The last time Madonna came to town, Beth Ingebretson missed the concert after hitting that most impenetrable of roadblocks: Mom's disapproval.
"My dad was willing to let me go, but not Mom," lamented Ingebretson, who was 9 at the time.
Like most of the lifelong Material Girls who vogued their way into downtown St. Paul Saturday for Madonna's first Twin Cities show in 25 years, Ingebretson wasn't letting anything keep her away this time. Not the $47 to $380 ticket prices. Not the mocking jabs from her brother and co-workers. Not even her own disagreement with some of the singer's frequently voiced political beliefs.
"She says and does whatever she wants, and that's why we love her," said Ingebretson, 34, who's now free to do whatever she wants, too. She has traveled to Chicago five times in the past 11 years to see her favorite pop star -- but this time is different, she said. "We've been waiting so long for her to come back. This is like a big release for us."
That pent-up excitement made for quite a celebration around Xcel Energy Center, where Madonna performs again Sunday. Tutu-like skirts mixed with gold lamé tops and Madonna T-shirts as fans broke out their old "Like a Virgin" or "Like a Prayer"-era looks.
David Gardner, 32, wore a sweatshirt from her current outing, the MDNA Tour, having already seen the show in his native Toronto. He said he traveled to the Twin Cities to see it again because of the 25-year wait here: "I figure the fans are going to be more hungry."
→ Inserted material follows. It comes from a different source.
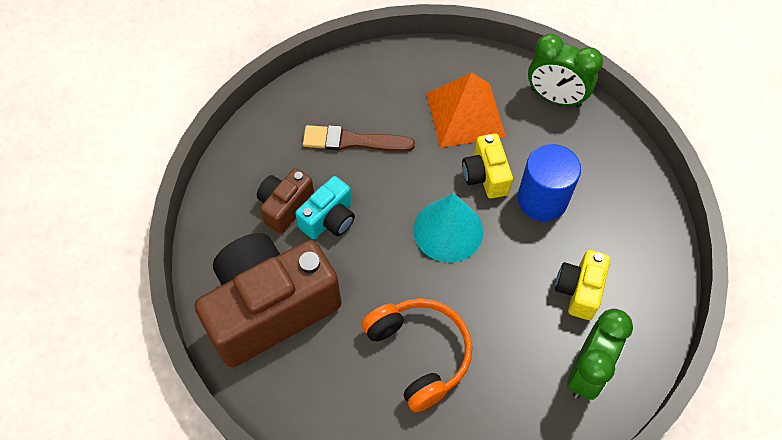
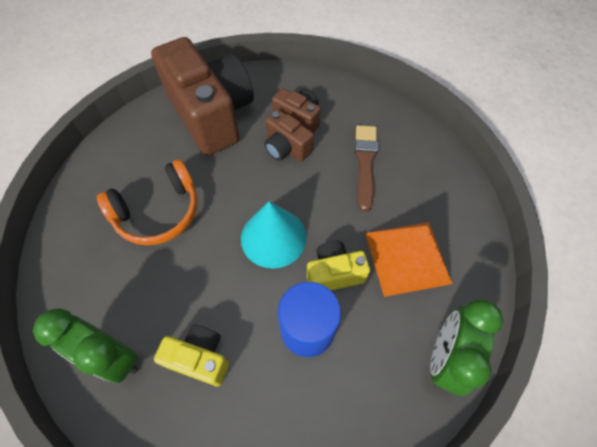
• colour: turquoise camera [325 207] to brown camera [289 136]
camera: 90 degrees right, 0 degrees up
While the retro-'80s attire harkened back to that bygone era when a mouthy diva from Detroit singing the V-word was the scariest thing in pop, it also underlined how much things have changed for Madonna's core audience.
Many of the Material Girls who once had to get Mom's approval are now mothers themselves. Instead of messing up their hair with Aquanet and dying their lacy skirts, they had to get a baby sitter and maybe see to another dye job. Instead of saving up their allowance, they had to break out a credit card and pay as much as 10 times the 1987 ticket prices ($22-$37).
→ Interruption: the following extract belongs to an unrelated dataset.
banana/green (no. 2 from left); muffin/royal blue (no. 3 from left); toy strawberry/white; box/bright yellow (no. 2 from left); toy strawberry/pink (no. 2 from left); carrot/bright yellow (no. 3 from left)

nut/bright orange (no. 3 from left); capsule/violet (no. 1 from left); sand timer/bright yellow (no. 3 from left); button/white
Kelly Koehnen wore the "Like a Virgin" T-shirt she bought at age 15 at Madonna's Twin Cities debut in 1985, and brought her own 15-year-old daughter, Michelle.
"Maybe in 15 more years, she can bring her daughter," Koehnen said sweetly, drawing an eye-roll from Michelle, who did say she likes Madge as much as Lady Gaga.
Laura Condon Leventhal, a Minneapolis mother of boys ages 6 and 4, bought tickets with her best friend from junior high, who also accompanied her to a Madonna show in the '80s.
"A lot of people are mad she isn't doing more of those old songs," she said, "but I'm actually interested in seeing the New Madonna that I've missed since I redirected my life to kids and 'Sesame Street' and whatnot."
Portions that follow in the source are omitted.